BishopAccountability.org

We should have known -- and should know now

By Scott Cawelti
WCF Courier
December 7, 2015

http://wcfcourier.com/news/opinion/cawelti/we-should-have-known----and-should-know/article_aa872c3c-8bf2-5dfc-a3e8-ac47d777888f.html


Why do we often miss what’s right in front of us? We have eyes but fail to see, and ears but fail to hear, as the Bible so memorably puts it.

Three instances worth pondering:

First, “Spotlight,” a disturbing new film about the Roman Catholic Church’s coverup of pedophile priests in Boston. It’s a horrific scandal that shook the church to its foundations worldwide.

Four smart and motivated Boston Globe investigative reporters — the “Spotlight” team, grew ever more amazed in 2001-02 when they uncovered church policies that enabled priests to continue abusing children for decades. The power of Boston Catholic church officials was all but absolute.

Yet the film reveals the scandal could have been exposed much sooner had these same reporters been paying attention. During their investigation, they learn they ignored hard evidence sent in by victims at least a decade earlier.

One of many victims, in frustration, tells the reporters flat-out: “I sent you all the facts years ago. But you buried it.”

These conscientious investigative reporters are dumbfounded. Why didn’t they pursue it when they first received it? Many more victims would have escaped trauma had they paid attention.

They can’t explain their inattention. In so many words, they admit “we should have known.”

Besides being a severe indictment of the church hierarchy for actively allowing crimes against children to continue, “Spotlight” reveals how those who ignore evidence share some of the guilt.

“Good Germans,” as one of the reporters sheepishly admits, referring to those German citizens who went along with the insanity that gripped Germany for over a decade.

Second, I remember with shame my own guilt in University of Northern Iowa classrooms, on a vastly smaller scale, of smoking in class during the 1970s. I would even occasionally bum cigarettes from students who seemed happy to share. Many others did too.

Now we would be kicked off campus and fined, and rightly so.

We didn’t see polluted classroom air right in front of us. We should have known.

Groupthink, peer pressure, everyone’s doing it, all contribute to explaining it. But that’s not all.

In fact we were not convinced at the time it was wrong. What’s a little friendly smoking between scholars? And in “Spotlight,” what’s a little priestly indiscretion compared to all the good the church does? That’s exactly what the Catholic cardinal of the Boston Archdiocese tells the reporter in “Spotlight.”

We have to be deeply and finally convinced, in our heart of hearts, that no rationalizations justify the actions we’re witnessing.

Finally, and all but inevitably, we should know by now about Donald Trump. He has announced his intentions loudly and clearly, many times over. They’re bigoted, impractical, embarrassing, foolhardy ideas. As some of his fellow Republicans assert, “He’s not a serious candidate.”
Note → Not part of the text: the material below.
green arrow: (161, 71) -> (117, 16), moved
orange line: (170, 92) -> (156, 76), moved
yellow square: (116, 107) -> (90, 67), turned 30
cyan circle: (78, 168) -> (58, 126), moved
When questioned about his exaggerations, distortions, and outright lies — often by Republican candidates — he goes into bully mode, shouting and repeating. He’s a master of the “big lie” strategy that steamrolls those who want to believe. Worse, he plays off current terrorism fears and gins up patriotic fervor— sure-fire triggers for angry and fearful supporters.

They say, “He gets things done.” “Fact checkers are biased themselves.” “He’s not politically correct, but that means he’s free to tell the truth.” “He’s not beholden to big money.” All rationalizations. All false.

Here’s a man whose shameless, egomaniacal blowhardiness knows no bounds, and his button-pushing has garnered support from Americans who should know better.

I’m waiting for Jeb Bush, Marco Rubio or John Kasich — relatively reasonable candidates — to come out and say they’d vote for Hillary before Trump.

It won’t happen. But it’s what they already should have done.